The notion of mcu peripherals having individually controlled clocks is a relatively novel concept in mcus, which appeared roughly together with advent of 32-bit mcus. It was enabled by the increasing number of transistors per chip, so this feature was not seen as an unnecessary complexity anymore. At the same time, it was necessitated with the huge number of peripherals on the new mcus, vast majority of which are not used in any particular application - while increasing consumption, would their clock be left running.
However, for users migrating from 8-bit mcus this was a surprising change. So much so, that it became the topic of the very first gotcha...
While enabling a peripheral in STM32 is as easy as set the respective enable bit in one of the enable registers in RCC, in some STM32 it may come as a surprise, that accessing a register in the peripheral immediately after it has been enabled, may go wrong: writes may get ignored by the peripheral and reads may return unexpected values. This is due to the SoC nature of these mcus, where signals may need to pass synchronizers between various clock domains, and this may take some time.
ST realized this problem quite soon (e.g. in the STM32F407 errata, Delay after an RCC peripheral clock enabling erratum appeared in 2012, one year after the 'F407 was introduced) and documented it in errata in older STM32 families and directly in RM in newer STM32 families.
Unfortunately, one of the offered workarounds - and that one which appears to be the most foolproof, easy to implement, and is even used in Cube - i.e. performing a dummy read of target peripheral's register after enabling clock and before any "real" access - is experimentally proven to be wrong in at least STM32F407/'F429.
The fact, that the problem couldn't be reproduced on 'F411 nor 'L476, and slightly different overall timing of related events on these models indicates, that the bus fabric attached to the processor has subtle yet significant differences between individual models/subfamilies, which are entirely undocumented (the processor itself is a component sourced by ARM, indicates the same version/revision number, so it's most likely identical in all four discussed models).
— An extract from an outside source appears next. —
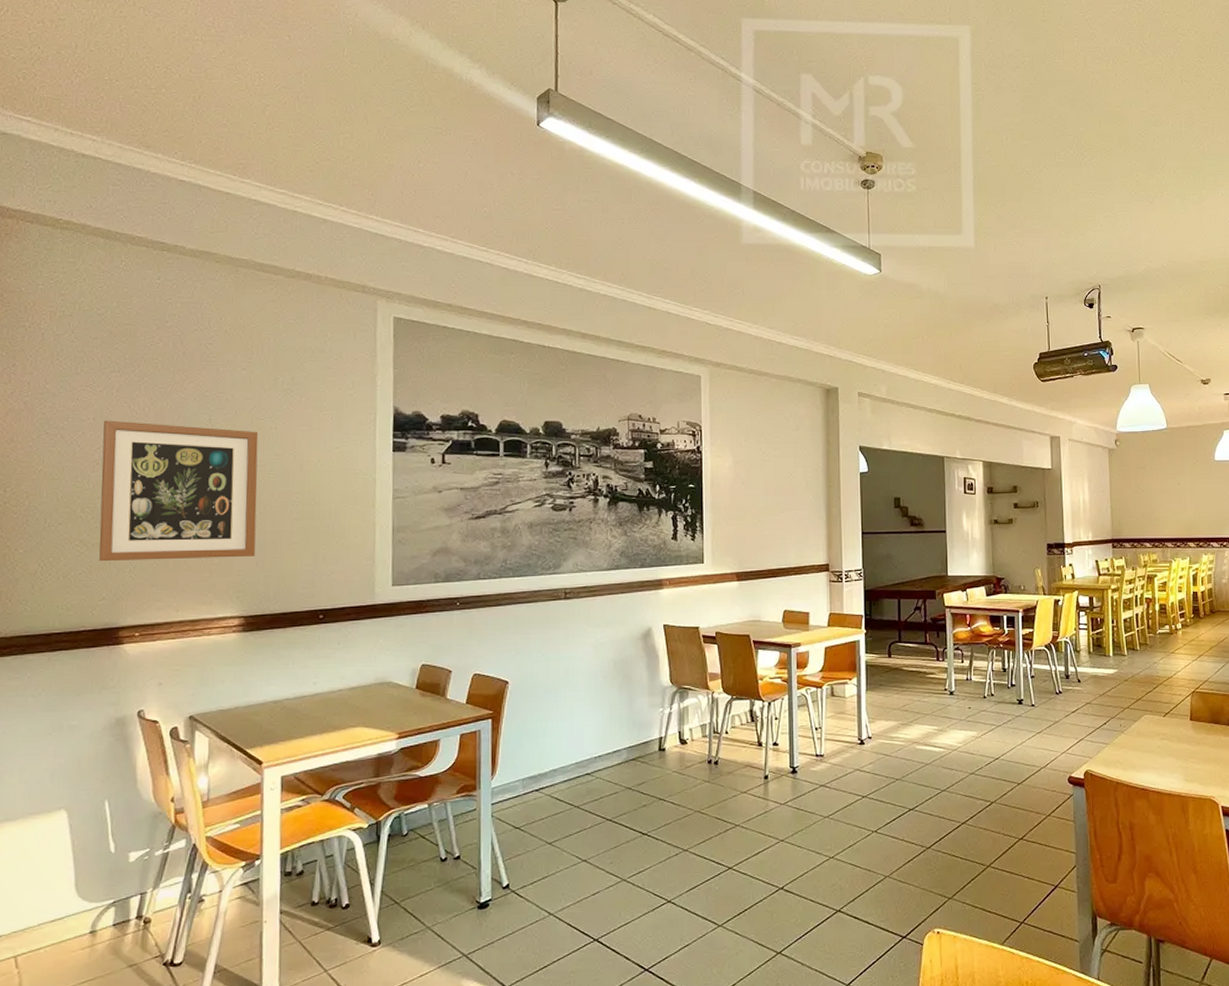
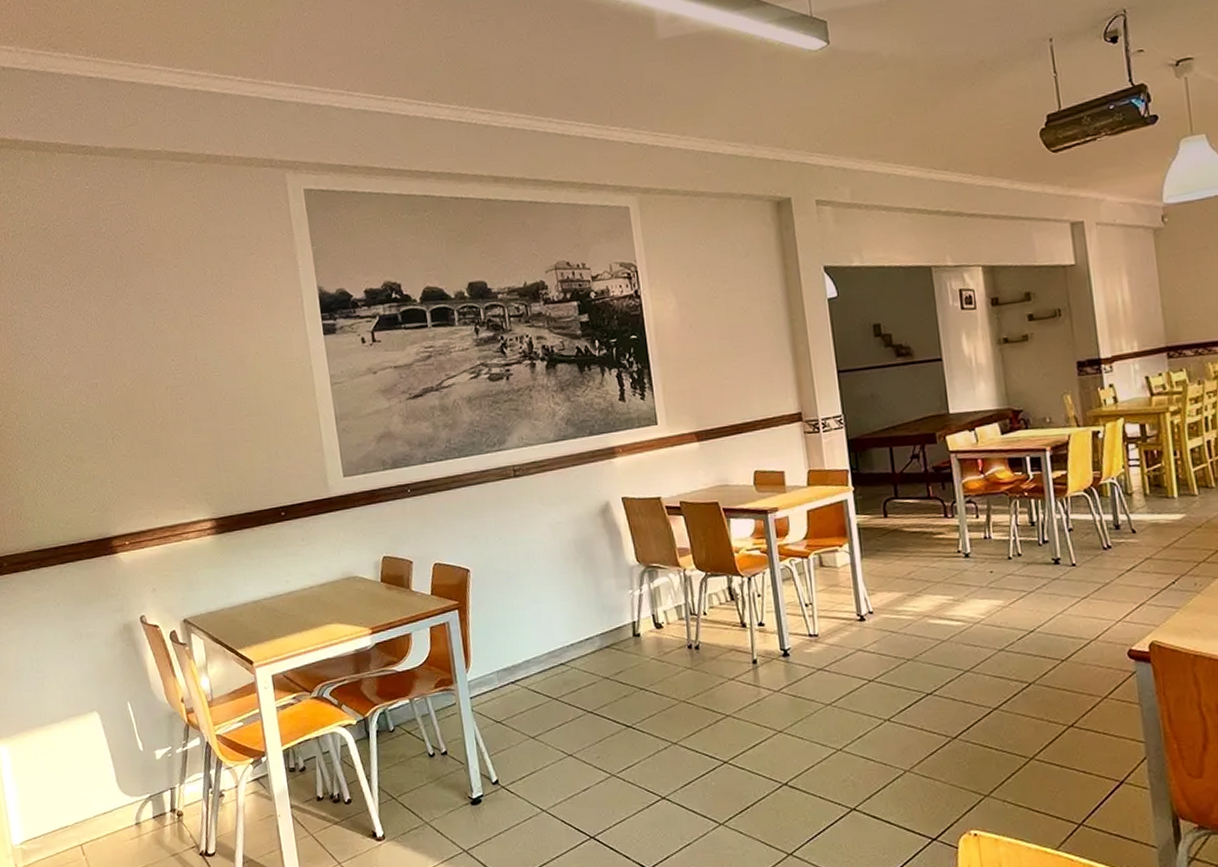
wall art: present [99,420,259,561] -> none [66,329,215,474]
Solution to the root problem is compounded by the fact, that the required delay is very short, a few system clock cycles; and that in C or any other higher-level language there's little guarantee for code ordering (beyond what volatile can offer) yet alone execution timing (which in the 32-bitters is matter of uncertainty for multiple reasons anyway). Most probably the vast majority of users has never encountered the problem, even without adding a delay in their C code (or using the library macro which has the delay incorporated).
One easy and effective way to avoid having problems stemming from this issue is in the traditional controller-oriented mcu development. In that, the particular application is seen as central, thus all resources needed for that application are controlled/enabled at once, at the beginning of the program (this also makes reading of such program easier, as it's immediately clean which and how resources are enabled/set up). So, here, after enabling all clocks, an operation not requiring access to just-enabled peripherals is performed - e.g. setting up the various clocks, clearing/initializing variables in RAM, etc. - and that provides enough time so that all peripherals are enabled safely by the time they are going to be accessed for the first time. This is also more effective as far as code size and execution time is concerned.
However, this approach goes against the grain of the now modern "driver" approach, where all manipulation of resources (including clocks, GPIO) are performed individually, "locally"; in the code, and at the time, where/when given peripheral is initialized. In that case, delay has to be provided in each case of enabling the peripheral's clock.